> **TASK DETAILS**
In your copy, reproduce the entries exactly as they are, minus the images.

━━━━━━━━━━━━━━━━━━━━━━━━━━━━━━

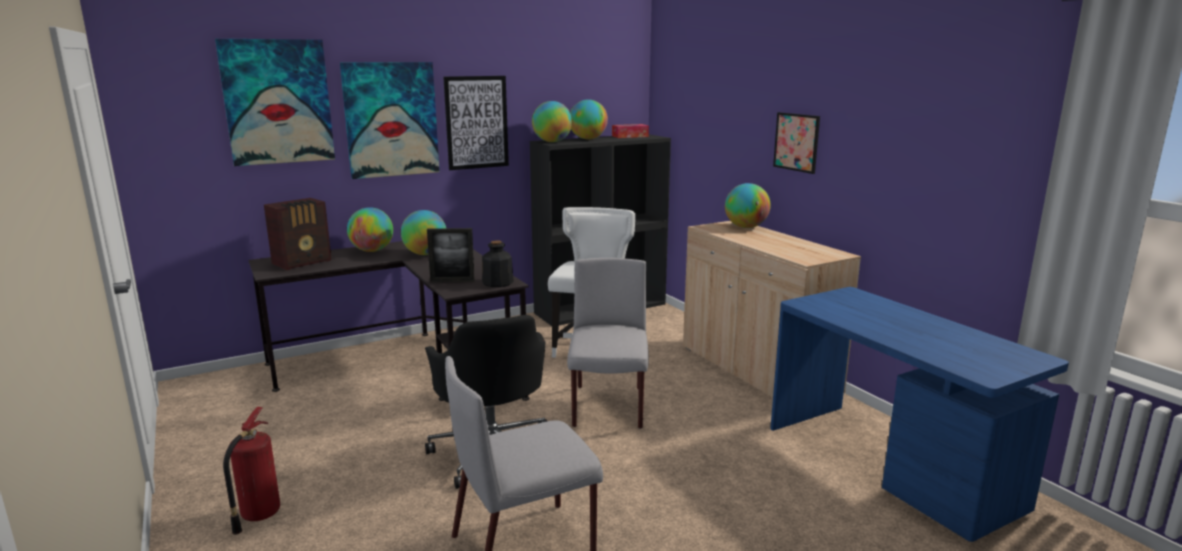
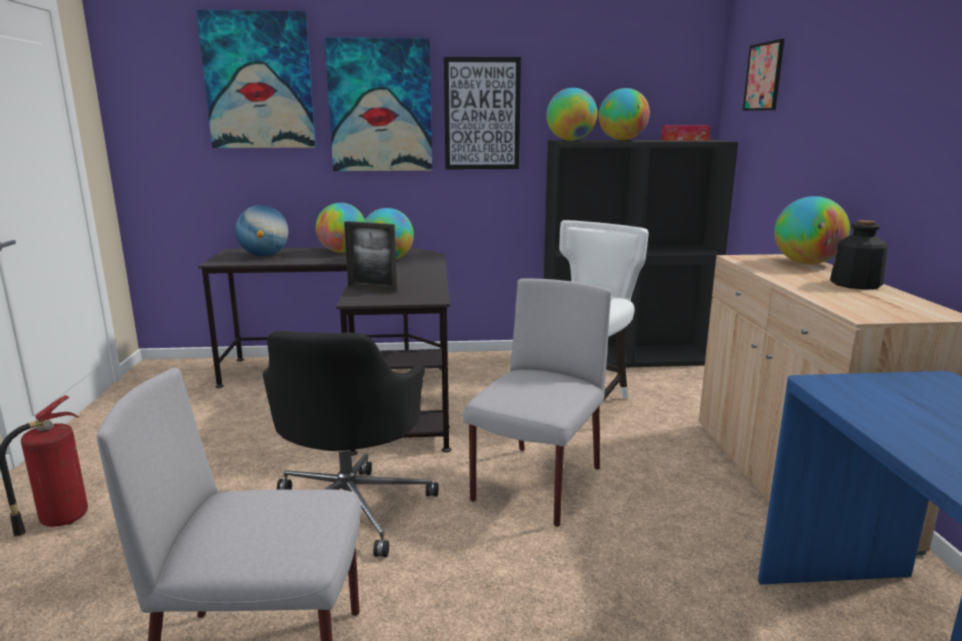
camera: 25 degrees right, 0 degrees up
radio [264,198,332,270] -> globe [235,205,288,256]
bottle [482,240,514,287] -> bottle moved to [830,220,888,290]
picture [773,112,820,174] -> picture moved to [743,39,784,111]

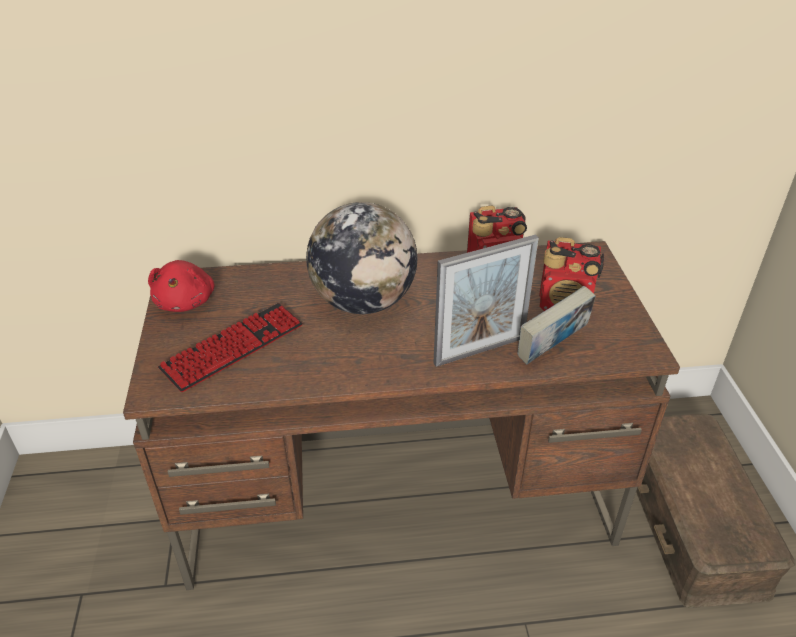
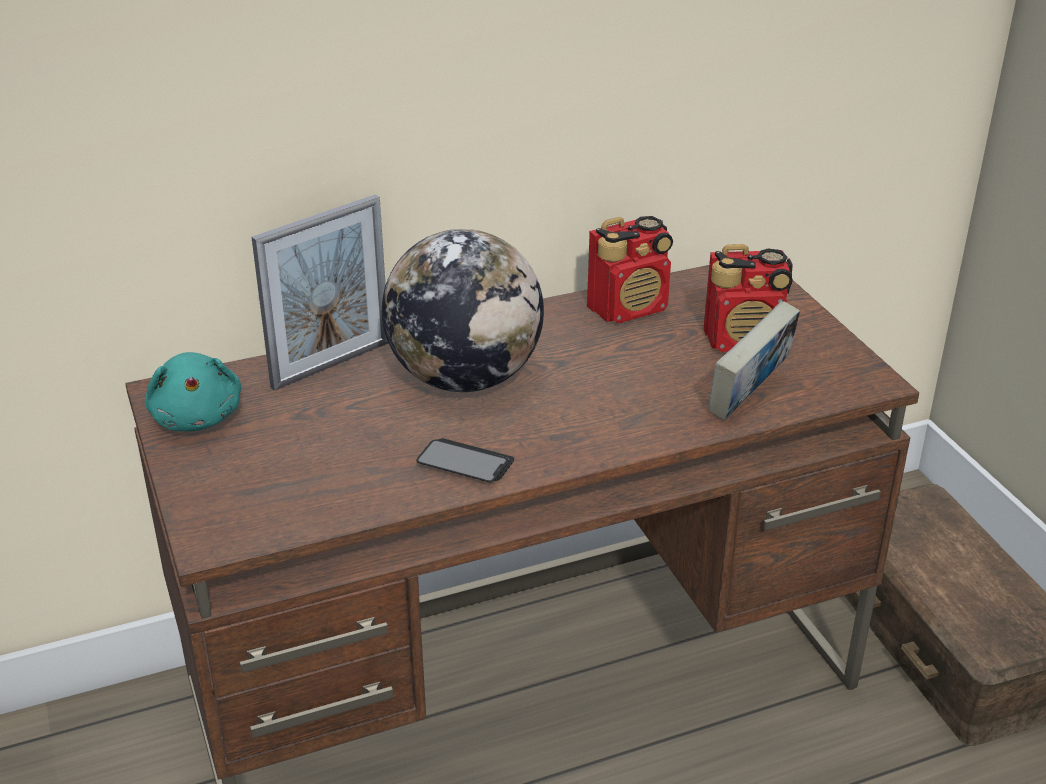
camera: 15 degrees left, 5 degrees down
red plush toy [148,260,214,312] -> turquoise plush toy [145,352,241,431]
keyboard [158,303,303,392] -> none
picture frame [433,234,539,367] -> picture frame moved to [251,194,389,391]
none -> phone [416,438,514,482]

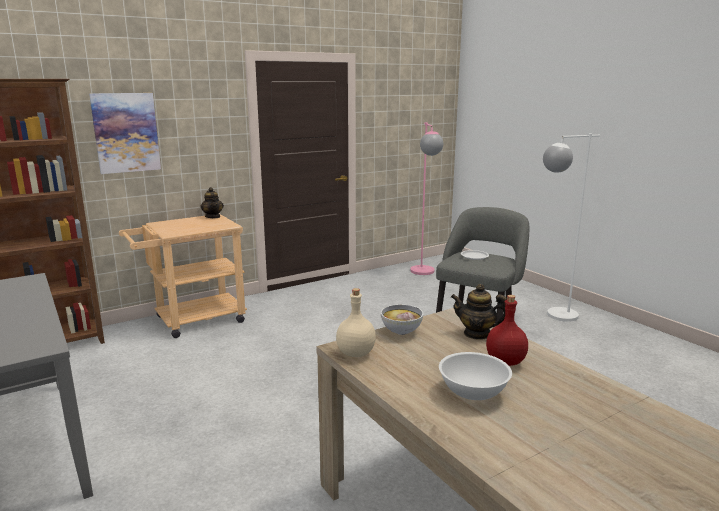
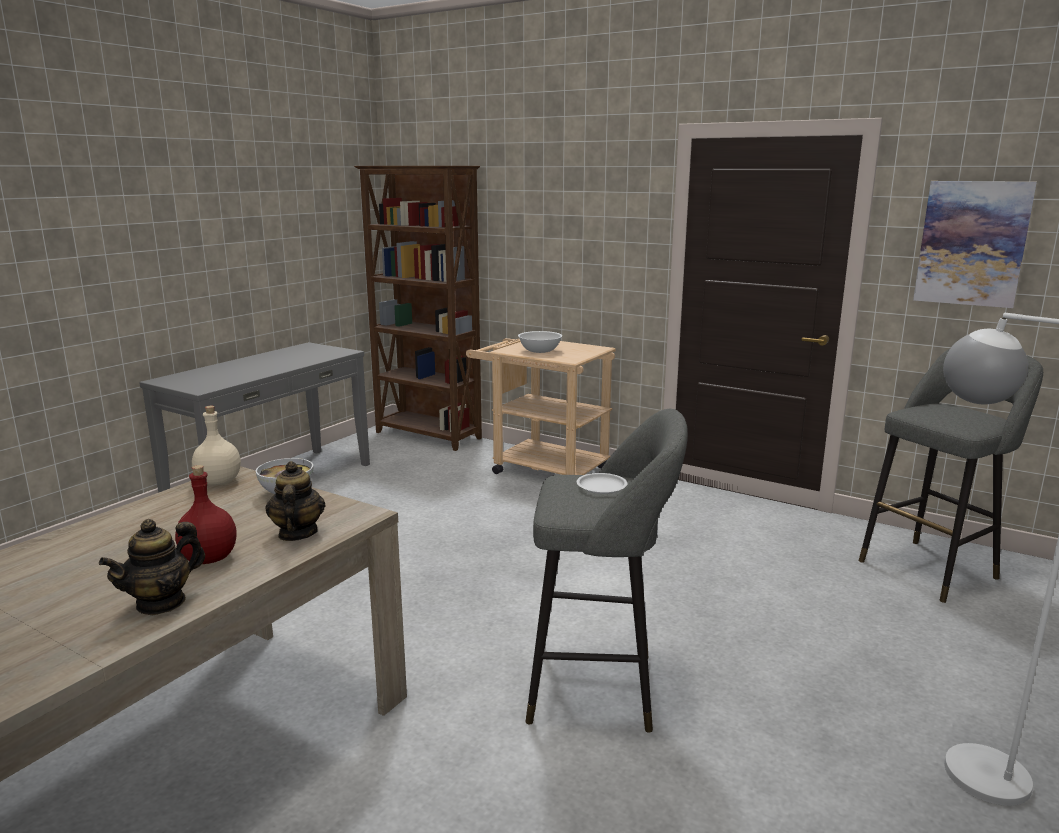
camera: 65 degrees right, 0 degrees up
picture [89,93,161,174] -> picture moved to [913,181,1037,308]
teapot [201,187,224,218] -> teapot moved to [99,519,205,615]
pink floor lamp [410,122,443,275] -> grey stool [859,349,1043,603]
white bowl [439,352,512,400] -> white bowl moved to [518,331,562,353]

━━━━━━━━━━━━━━━━━━━━━━━━━━━━━━

> **YOUR RESPONSE**
camera: 25 degrees right, 0 degrees up
radio [264,198,332,270] -> globe [235,205,288,256]
bottle [482,240,514,287] -> bottle moved to [830,220,888,290]
picture [773,112,820,174] -> picture moved to [743,39,784,111]

camera: 15 degrees left, 5 degrees down
red plush toy [148,260,214,312] -> turquoise plush toy [145,352,241,431]
keyboard [158,303,303,392] -> none
picture frame [433,234,539,367] -> picture frame moved to [251,194,389,391]
none -> phone [416,438,514,482]

camera: 65 degrees right, 0 degrees up
picture [89,93,161,174] -> picture moved to [913,181,1037,308]
teapot [201,187,224,218] -> teapot moved to [99,519,205,615]
pink floor lamp [410,122,443,275] -> grey stool [859,349,1043,603]
white bowl [439,352,512,400] -> white bowl moved to [518,331,562,353]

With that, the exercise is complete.